**Data untuk Diolah:**
------
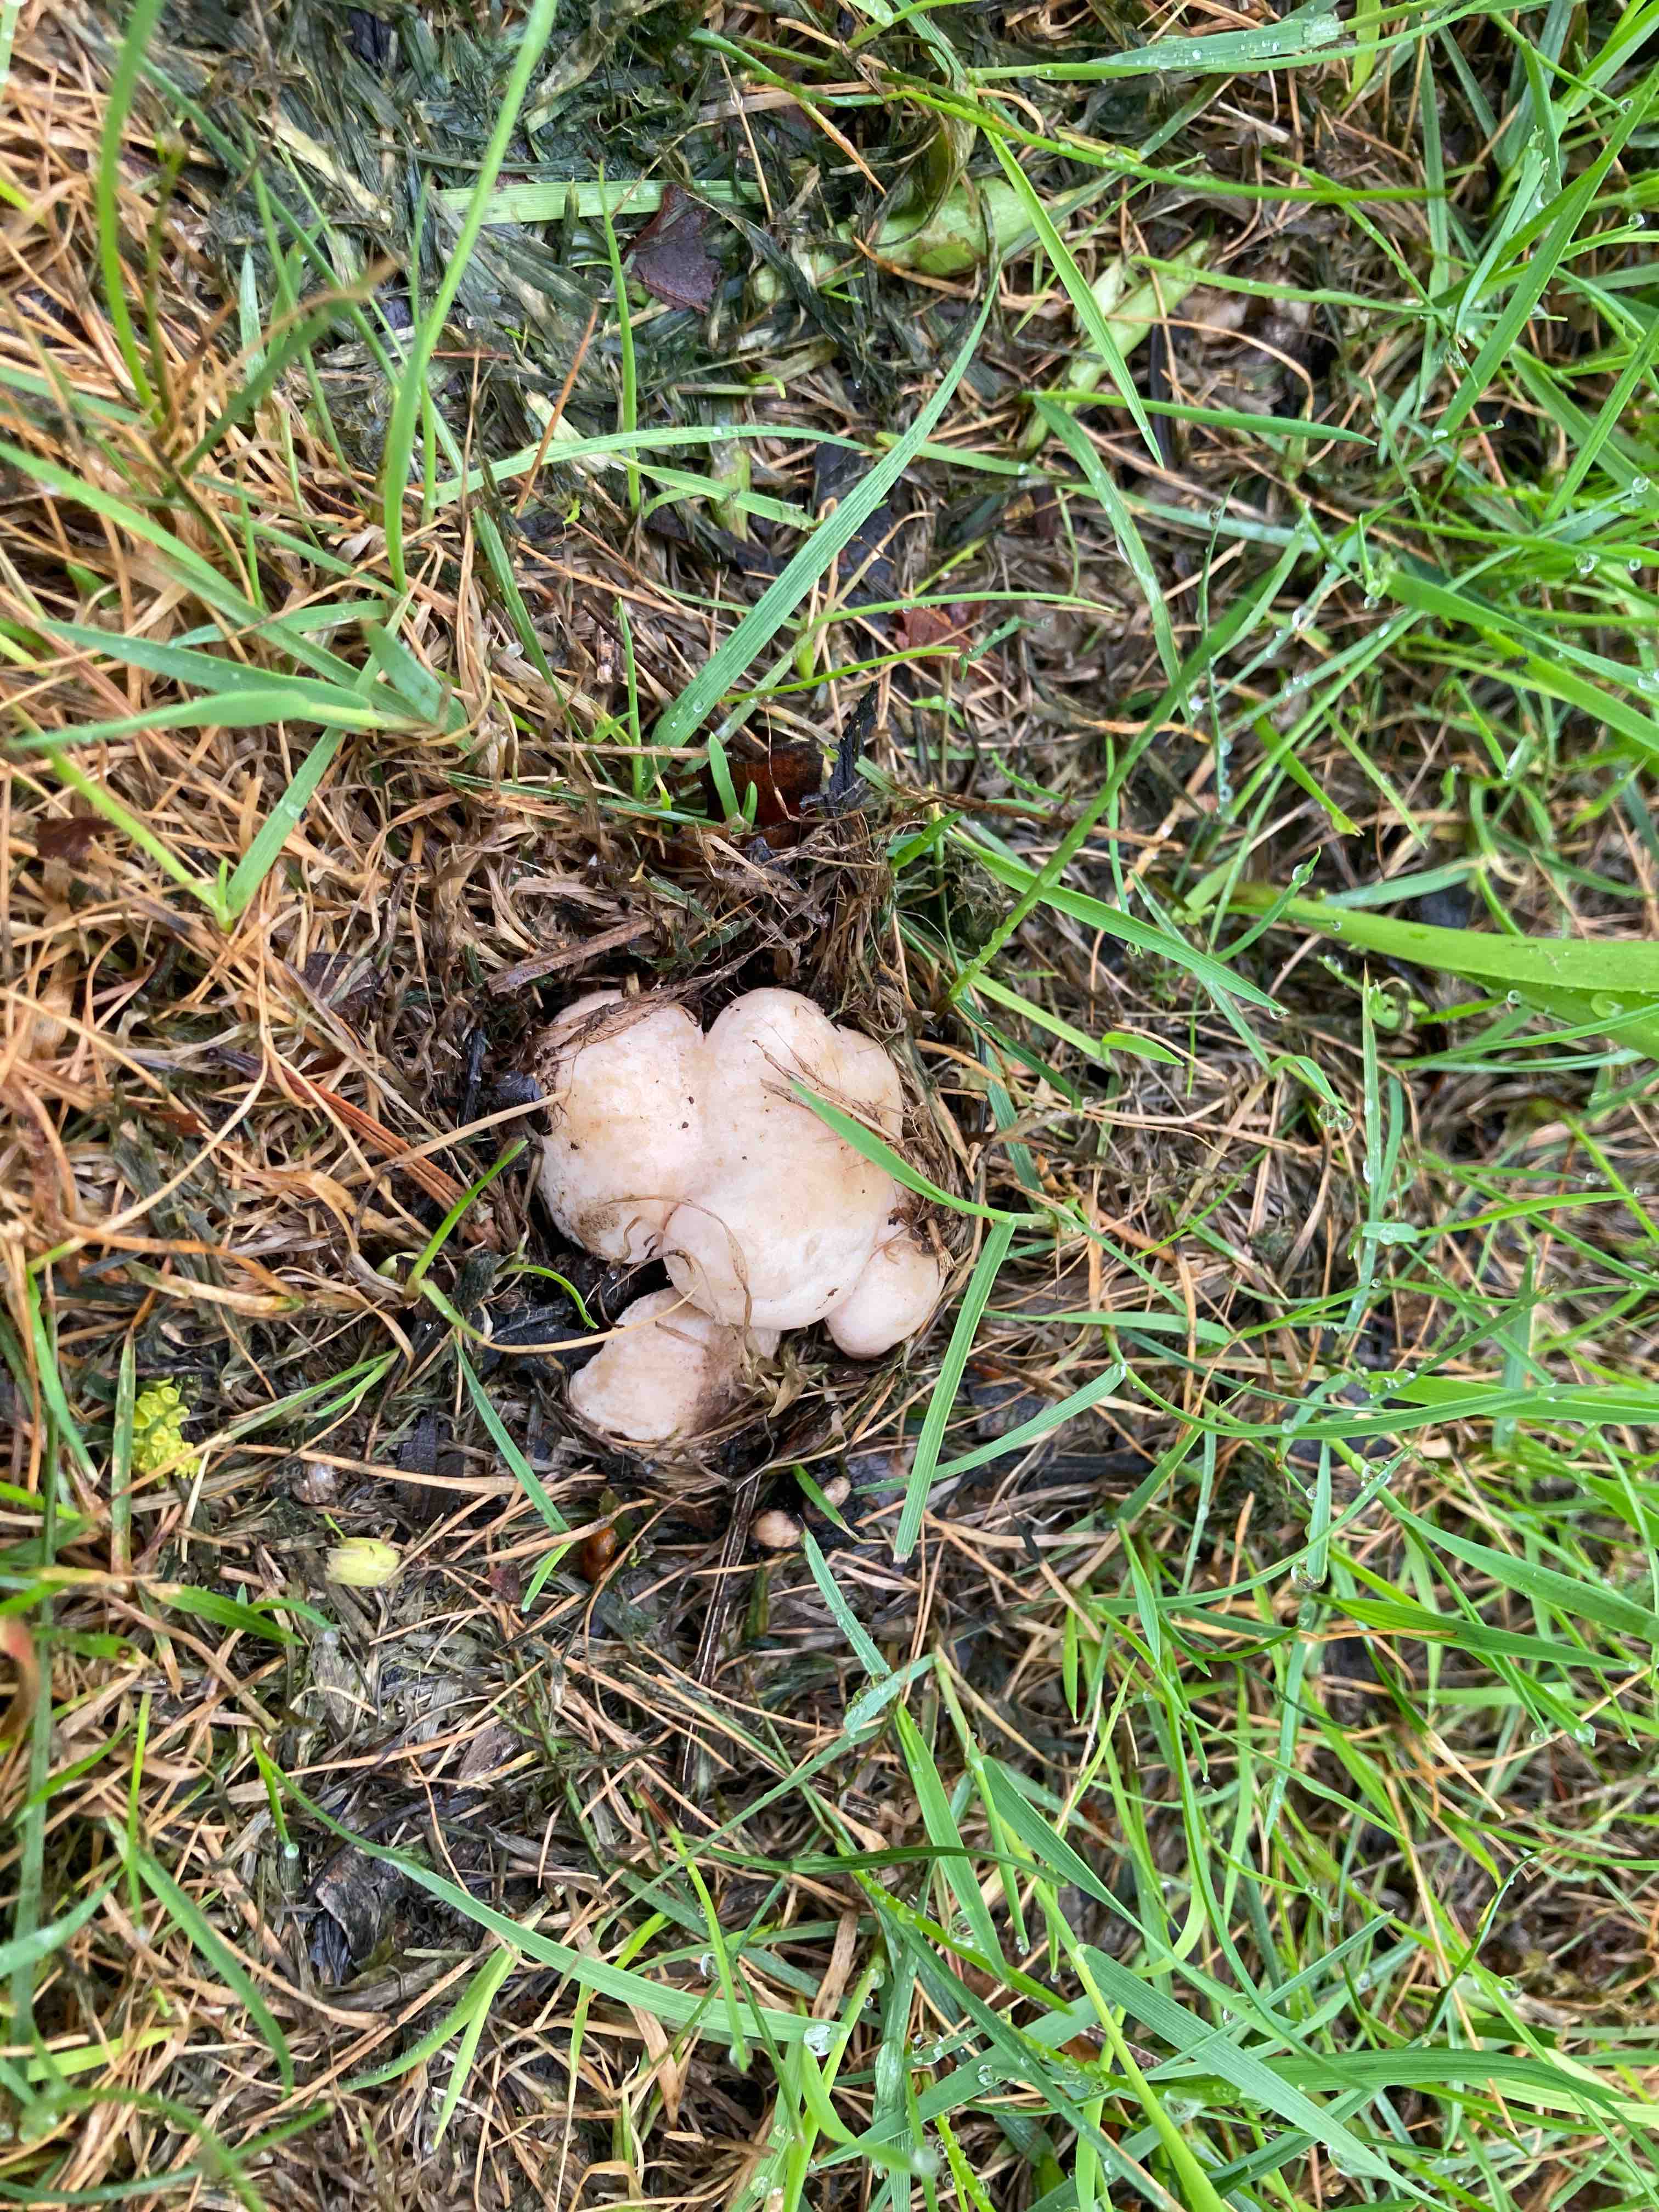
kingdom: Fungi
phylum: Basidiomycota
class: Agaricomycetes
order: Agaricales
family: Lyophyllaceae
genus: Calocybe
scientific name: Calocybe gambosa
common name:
------
**Petunjuk Tugas:** Tulis ulang semua baris di atas apa adanya, tetapi jangan sertakan gambarnya.

**Hasil Tugas:**
kingdom: Fungi
phylum: Basidiomycota
class: Agaricomycetes
order: Agaricales
family: Lyophyllaceae
genus: Calocybe
scientific name: Calocybe gambosa
common name:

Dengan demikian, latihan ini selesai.